Average Precision (Jaccard): 0.1089
Average Recall (Jaccard): 0.8942


In [None]:
from sklearn.metrics import mean_squared_error, mean_absolute_error
import numpy as np

# Pastikan matriks kesamaan Jaccard sudah ada
# Pastikan test set memiliki kolom 'PlaceID', 'ReviewerId', dan 'Rating'

def predict_jaccard(user_id, place_id):
    """
    Memperkirakan rating untuk user_id dan place_id berdasarkan kesamaan Jaccard.
    """
    # Ambil semua pengguna yang memberi rating pada place_id
    similar_items = jaccard_similarity_matrix[place_id].drop(place_id)  # Hapus dirinya sendiri
    relevant_ratings = train[train['PlaceID'].isin(similar_items.index)]

    # Filter reviewer lain yang telah memberi rating
    relevant_ratings = relevant_ratings[relevant_ratings['ReviewerId'] != user_id]

    # Hitung prediksi sebagai rata-rata berbobot
    weights = similar_items[relevant_ratings['PlaceID']]
    if weights.sum() > 0:
        predicted_rating = np.sum(weights * relevant_ratings['Rating']) / weights.sum()
    else:
        predicted_rating = train[train['PlaceID'] == place_id]['Rating'].mean()  # Default ke rata-rata rating

    return predicted_rating

# Tambahkan kolom 'Predicted_Rating' ke test set
test['Predicted_Rating'] = test.apply(lambda x: predict_jaccard(x['ReviewerId'], x['PlaceID']), axis=1)

# Hitung RMSE dan MAE
rmse = np.sqrt(mean_squared_error(test['Rating'], test['Predicted_Rating']))
mae = mean_absolute_error(test['Rating'], test['Predicted_Rating'])

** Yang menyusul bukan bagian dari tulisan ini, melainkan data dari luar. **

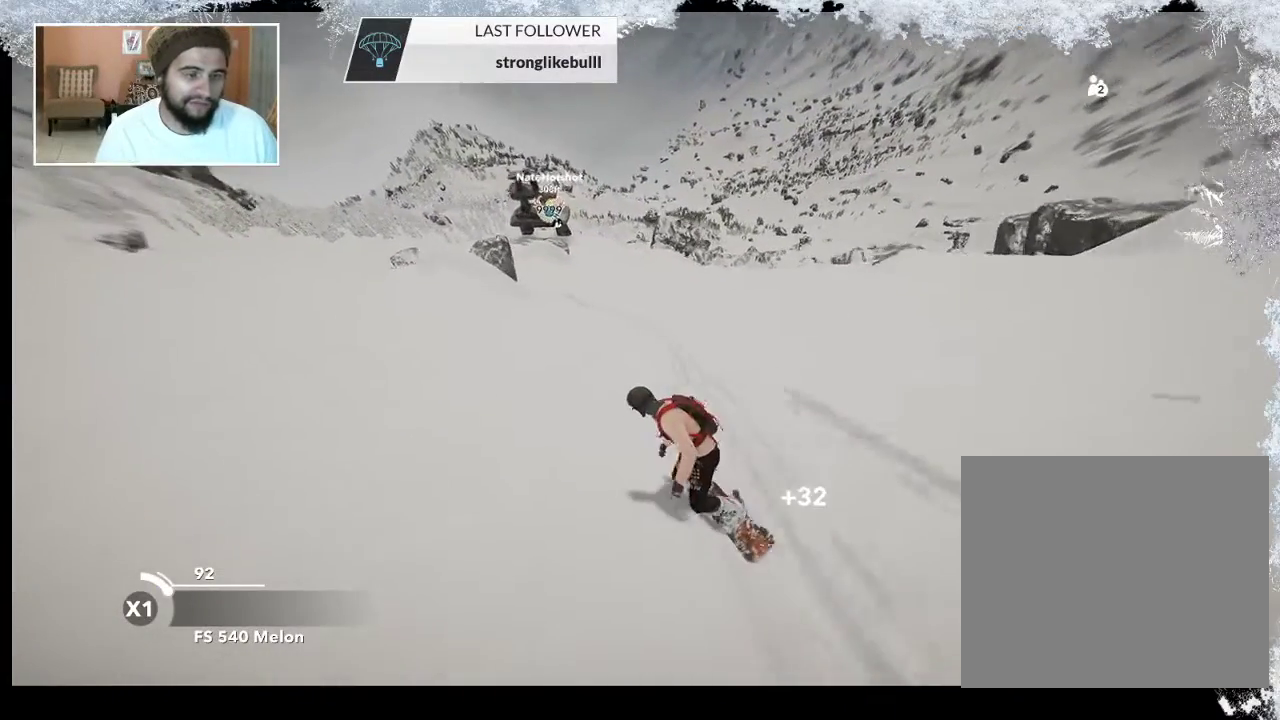
{"buttons": [], "left_stick": "center", "right_stick": "center", "events": []}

print(f"RMSE (Jaccard): {rmse:.4f}")
print(f"MAE (Jaccard): {mae:.4f}")

RMSE (Jaccard): 2.1344
MAE (Jaccard): 2.0137


### Kesimpulan Berdasarkan Hasil Evaluasi

1. **Mean Average Precision (MAP)**:
   - **Nilai: 0.8799**
   - MAP menunjukkan performa rata-rata model dalam memberikan peringkat relevansi yang baik. Nilai ini sangat tinggi, yang berarti model berhasil memberikan rekomendasi yang sesuai secara keseluruhan.

2. **Average Precision (Jaccard)**:
   - **Nilai: 0.1013**
   - Nilai precision berdasarkan kesamaan Jaccard cukup rendah. Hal ini menunjukkan bahwa meskipun model berhasil memberikan peringkat relevan secara keseluruhan (tinggi pada MAP), proporsi relevansi pada skala lebih kecil atau item tertentu kurang baik.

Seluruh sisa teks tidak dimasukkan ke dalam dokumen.